Lessons Learned from This Case
There are a few important lessons from this case.
First, full storage is not always caused by databases or file uploads. On a server using a private Docker Registry, old Docker images can also consume a lot of disk space.
Second, deleting images from Registry UI is not always enough. To remove the physical files, Docker Registry needs garbage collection.
Third, log cleanup is still useful, but its impact is usually smaller than registry cleanup or application upload cleanup.
Fourth, do not manually delete the registry data folder unless the goal is to reset the whole registry. The safer flow is:
delete old tags/images from Registry UI run garbage collect dry-run run real garbage collect restart registry check storage
Short Maintenance Command for Next Time
For regular maintenance, the flow can be simplified like this:
# stop UI temporarily docker stop app-registry-ui # run garbage collect docker exec -it app-registry registry garbage-collect --delete-untagged /etc/docker/registry/config.yml # restart registry and UI docker restart app-registry docker start app-registry-ui # check result df -h sudo du -sh /apps/app-datas/registry/data
This command should be run when there is no active deployment or image push to the registry.
Conclusion
Docker Registry cleanup can have a big impact on a VPS that is almost full.

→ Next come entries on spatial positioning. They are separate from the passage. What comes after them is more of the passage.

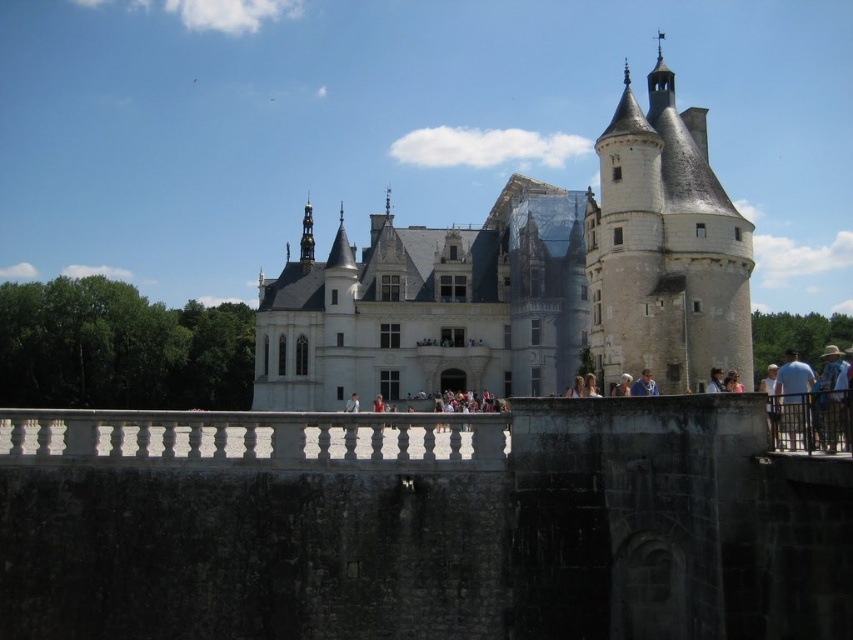
Question: Based on their relative distances, which object is nearer to the blonde hair at center?

Choices:
 (A) matte blue shirt at center
 (B) light brown wooden hat at center

Answer: (B)

Question: Which of the following is the farthest from the observer?

Choices:
 (A) white cotton shirt at upper center
 (B) white fabric hat at upper center
 (C) blonde hair at center

Answer: (B)

Question: Considering the real-world distances, which object is closest to the white fabric shirt at center?

Choices:
 (A) white fabric hat at upper center
 (B) matte blue shirt at center

Answer: (B)

Question: Does blue shirt at upper right come behind matte blue shirt at center?

Choices:
 (A) yes
 (B) no

Answer: (B)

Question: Can you confirm if blue shirt at upper right is positioned to the left of blonde hair at center?

Choices:
 (A) no
 (B) yes

Answer: (A)

Question: Can you confirm if white stone railing at center is positioned to the left of white fabric hat at upper center?

Choices:
 (A) no
 (B) yes

Answer: (B)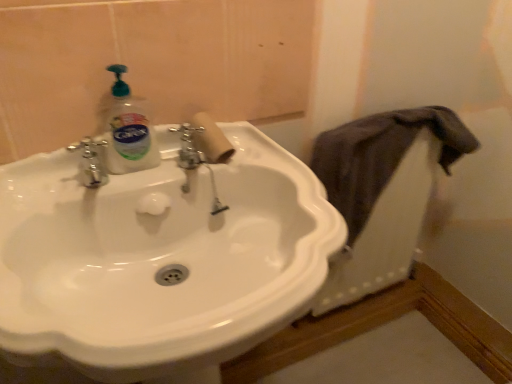
Describe the element at coordinates (381, 156) in the screenshot. The width and height of the screenshot is (512, 384). I see `dark gray fabric at right` at that location.

What is the approximate width of dark gray fabric at right?

It is 5.60 inches.

This screenshot has width=512, height=384. Describe the element at coordinates (129, 130) in the screenshot. I see `clear plastic bottle at upper left` at that location.

You are a GUI agent. You are given a task and a screenshot of the screen. Output one action in this format:
    pyautogui.click(x=<x>, y=<y>)
    Task: Click on the dark gray fabric at right
    
    Given the screenshot: What is the action you would take?
    pyautogui.click(x=381, y=156)

From the image's perspective, is white glossy sink at center located beneath white cardboard toilet paper at center?

Yes.

Does white glossy sink at center contain white cardboard toilet paper at center?

Yes, white cardboard toilet paper at center is inside white glossy sink at center.

From a real-world perspective, is white glossy sink at center physically above white cardboard toilet paper at center?

Incorrect, from a real-world perspective, white glossy sink at center is lower than white cardboard toilet paper at center.

Is white glossy sink at center taller or shorter than clear plastic bottle at upper left?

Considering their sizes, white glossy sink at center has more height than clear plastic bottle at upper left.

From the image's perspective, is white glossy sink at center located above or below clear plastic bottle at upper left?

Clearly, from the image's perspective, white glossy sink at center is below clear plastic bottle at upper left.

Is white glossy sink at center to the right of clear plastic bottle at upper left from the viewer's perspective?

Yes, white glossy sink at center is to the right of clear plastic bottle at upper left.

Locate an element on the screen. sink in front of the clear plastic bottle at upper left is located at coordinates (159, 259).

Between point (153, 146) and point (348, 211), which one is positioned behind?

The point (348, 211) is more distant.

Is clear plastic bottle at upper left positioned before dark gray fabric at right?

Yes, clear plastic bottle at upper left is closer to the viewer.

What's the angular difference between clear plastic bottle at upper left and dark gray fabric at right's facing directions?

There is a 0.00452-degree angle between the facing directions of clear plastic bottle at upper left and dark gray fabric at right.

Locate an element on the screen. The width and height of the screenshot is (512, 384). cleaning product above the dark gray fabric at right (from a real-world perspective) is located at coordinates (129, 130).

Between point (164, 232) and point (356, 233), which one is positioned in front?

The point (164, 232) is closer to the camera.

From the picture: Considering the sizes of white glossy sink at center and dark gray fabric at right in the image, is white glossy sink at center taller or shorter than dark gray fabric at right?

In the image, white glossy sink at center appears to be taller than dark gray fabric at right.

Is white glossy sink at center located outside dark gray fabric at right?

Yes, white glossy sink at center is located beyond the bounds of dark gray fabric at right.

Is white glossy sink at center completely or partially inside dark gray fabric at right?

No.

Does dark gray fabric at right come behind white glossy sink at center?

That is True.

Is point (447, 145) positioned after point (146, 222)?

Yes, point (447, 145) is behind point (146, 222).

Would you say white cardboard toilet paper at center is outside dark gray fabric at right?

Indeed, white cardboard toilet paper at center is completely outside dark gray fabric at right.

Is white cardboard toilet paper at center taller than dark gray fabric at right?

In fact, white cardboard toilet paper at center may be shorter than dark gray fabric at right.

Is white cardboard toilet paper at center looking in the opposite direction of dark gray fabric at right?

No, white cardboard toilet paper at center is not facing the opposite direction of dark gray fabric at right.

Locate an element on the screen. toilet paper lying in front of the dark gray fabric at right is located at coordinates (211, 140).

Which of these two, dark gray fabric at right or white cardboard toilet paper at center, is bigger?

Bigger between the two is dark gray fabric at right.

Locate an element on the screen. Image resolution: width=512 pixels, height=384 pixels. toilet paper above the dark gray fabric at right (from the image's perspective) is located at coordinates (211, 140).

Can you tell me how much dark gray fabric at right and white cardboard toilet paper at center differ in facing direction?

dark gray fabric at right and white cardboard toilet paper at center are facing 0.00921 degrees away from each other.

Based on the photo, which is more to the left, dark gray fabric at right or white cardboard toilet paper at center?

From the viewer's perspective, white cardboard toilet paper at center appears more on the left side.

Identify the location of sink located on the left of white cardboard toilet paper at center. (159, 259).

Locate an element on the screen. cleaning product above the white glossy sink at center (from a real-world perspective) is located at coordinates (129, 130).

Estimate the real-world distances between objects in this image. Which object is further from white glossy sink at center, white cardboard toilet paper at center or dark gray fabric at right?

dark gray fabric at right lies further to white glossy sink at center than the other object.

Based on their spatial positions, is white cardboard toilet paper at center or dark gray fabric at right further from clear plastic bottle at upper left?

→ Based on the image, dark gray fabric at right appears to be further to clear plastic bottle at upper left.

In the scene shown: Which object lies further to the anchor point white cardboard toilet paper at center, clear plastic bottle at upper left or white glossy sink at center?

white glossy sink at center lies further to white cardboard toilet paper at center than the other object.

From the image, which object appears to be nearer to dark gray fabric at right, clear plastic bottle at upper left or white cardboard toilet paper at center?

The object closer to dark gray fabric at right is white cardboard toilet paper at center.

When comparing their distances from white cardboard toilet paper at center, does clear plastic bottle at upper left or dark gray fabric at right seem closer?

clear plastic bottle at upper left lies closer to white cardboard toilet paper at center than the other object.

Estimate the real-world distances between objects in this image. Which object is closer to white glossy sink at center, dark gray fabric at right or white cardboard toilet paper at center?

white cardboard toilet paper at center is positioned closer to the anchor white glossy sink at center.

Estimate the real-world distances between objects in this image. Which object is further from dark gray fabric at right, white glossy sink at center or clear plastic bottle at upper left?

Based on the image, clear plastic bottle at upper left appears to be further to dark gray fabric at right.

Based on their spatial positions, is white cardboard toilet paper at center or clear plastic bottle at upper left further from dark gray fabric at right?

Among the two, clear plastic bottle at upper left is located further to dark gray fabric at right.

Identify the location of toilet paper between white glossy sink at center and dark gray fabric at right from front to back. Image resolution: width=512 pixels, height=384 pixels. (211, 140).

Find the location of a particular element. sink located between clear plastic bottle at upper left and dark gray fabric at right in the left-right direction is located at coordinates (159, 259).

The width and height of the screenshot is (512, 384). Identify the location of toilet paper between clear plastic bottle at upper left and white glossy sink at center vertically. (211, 140).

In order to click on toilet paper situated between clear plastic bottle at upper left and dark gray fabric at right from left to right in this screenshot , I will do `click(211, 140)`.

In this case, the investigation started from df -h, continued with checking large folders using du, cleaning logs, and finally cleaning Docker Registry using Registry UI and garbage collection.
The result was significant. Storage usage dropped from around 89G to 61G. The server became much safer, and the decision to extend storage or migrate to a new VPS could be postponed.
For the long term, the registry should be cleaned regularly. Meanwhile, application upload files such as sane/storage/uploads should be considered for migration to Object Storage.